Benim eleştirim, Türkleri Avrupa’nın ikinci sınıf insanları olarak konumlamak isteyen ve Haçlı zihniyetinin artığı olarak hâlâ yaşamaya devam eden ırkçı bir anlayışı, bazı aydınlarımızın “içselleştirmelerine” yönelikti.
Türk kimliğinin zeminini, böylesine dar ve dışarıdan dayatılmış ırkçı önyargıları veri olarak kabul edip tanımlamaya çalışmakta hata yapıldığını düşünüyorum.
Ayrıca Türk Tanıtım Konseyi (TTK) Başkanı Erkut Yücaoğlu aradı ve bir yanlış algılamayı düzeltmek istedi. TTK’nin bu konferansın düzenleyicisi ya da sponsoru olmadığını, konumlarının sadece “katılımcılıkla” sınırlı olduğunu belirtti. Bu nedenle afiş ile TTK arasında bir ilgi kuran sözümü geri alıyorum.
MİT’in müşterileri kim?
MİT Müsteşarı geçen hafta gazetelerin Ankara Temsilcileri ile bir toplantı yaptı ve yazılmamak kaydıyla bazı bilgiler verdi.

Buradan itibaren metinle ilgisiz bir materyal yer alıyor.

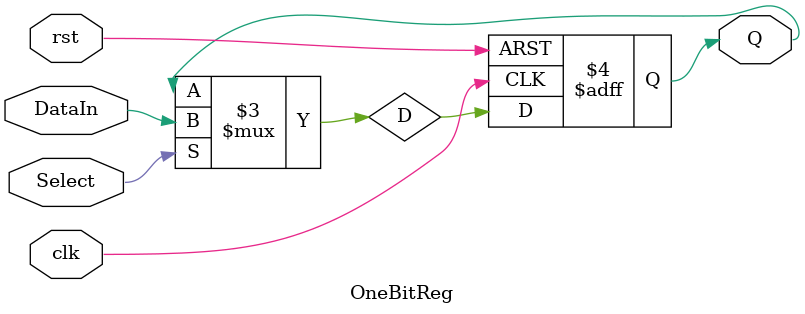
<source format=v>
module OneBitReg(
    input DataIn,    // Input data to be stored
    input clk,       // Clock signal for synchronous operation
    input rst,       // Asynchronous reset signal (active low)
    input Select,    // Select signal to choose between input data and current Q value
    output reg Q     // Output of the register
);

// Internal wire to hold the data to be stored
wire D;

// Synchronous reset and update of the register
// On the rising edge of the clock or when reset is asserted
always @(posedge clk or negedge rst) begin
    if (!rst) begin
        // Asynchronous reset: clear the output Q to 0
        Q <= 1'b0;
    end else begin
        // Update the output Q with the value of D
        Q <= D;
    end
end

// Assign D based on the Select signal
// If Select is 1, D takes the value of DataIn
// If Select is 0, D takes the current value of Q (feedback loop)
assign D = (Select) ? DataIn : Q;

endmodule

</source>
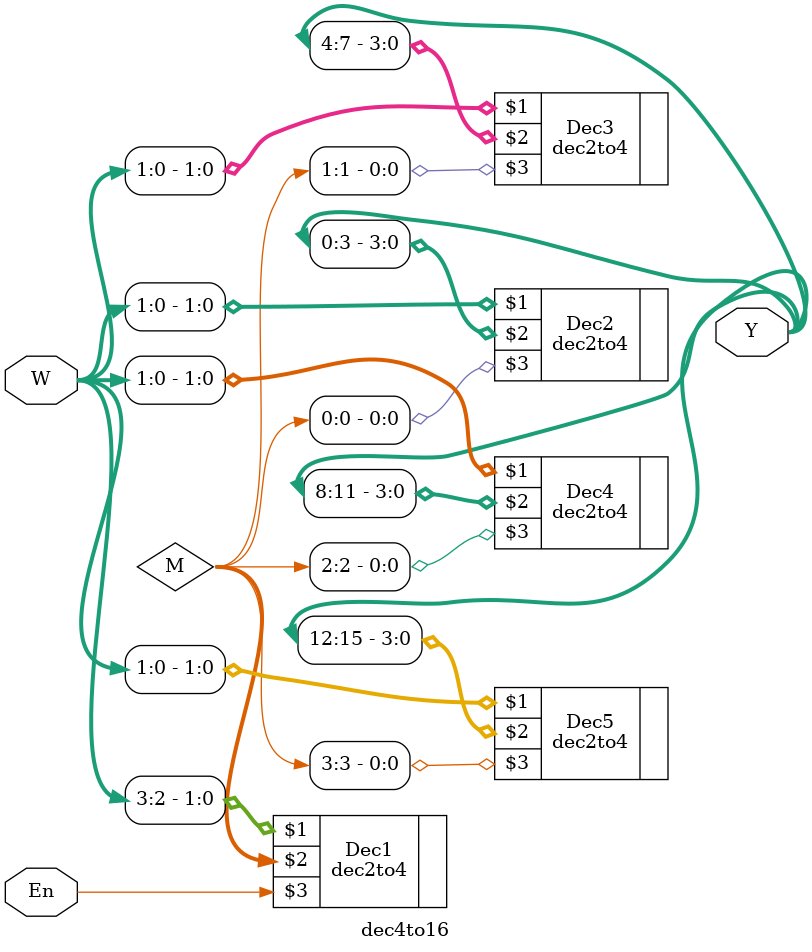
<source format=v>
module dec4to16 (W,Y,En);
	input [3:0] W;
	input En;
	output [0:15] Y;
	wire [0:3] M;

	dec2to4 Dec1 (W[3:2],M[0:3],En);
	dec2to4 Dec2 (W[1:0],Y[0:3],M[0]);
	dec2to4 Dec3 (W[1:0],Y[4:7],M[1]);
	dec2to4 Dec4 (W[1:0],Y[8:11],M[2]);
	dec2to4 Dec5 (W[1:0],Y[12:15],M[3]);

endmodule
</source>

Ertuğrul Özkök’ün dünkü Hürriyet’te yayımlanan yazısından öğrendiğimize göre Müsteşar, masanın etrafında oturan gazetecilere “Burada bulunan 14 kişiden 10’u eskiden bizim müşterimizdi” demiş.
Ertuğrul Özkök de bu sözü “Ya MİT haber sızdırdığı gazetecileri kastediyor ya da MİT’in muhatap kabul edip sorularına yanıt verdiği gazetecileri..” şeklinde yorumladı.
MİT Müsteşarı benzeri bir sözü, benim de bulunduğum bir başka toplantıda da söylemişti. O zaman kendisine ne demek istediğini sorduğumuzda da, bizlerin öğrencilik dönemimizde içinde bulunduğumuz gençlik hareketleri vesilesiyle MİT’in araştırmaları kapsamına girdiğimizi hatırlatmıştı. Bazı arkadaşlarımız bizlerle ilgili hazırlanan o dosyaları görmek istemiş, hep birlikte bu şakaya gülmüştük..
Yanlış anlamaları düzeltmek için yaşadığım bu olayı aktarmak istedim.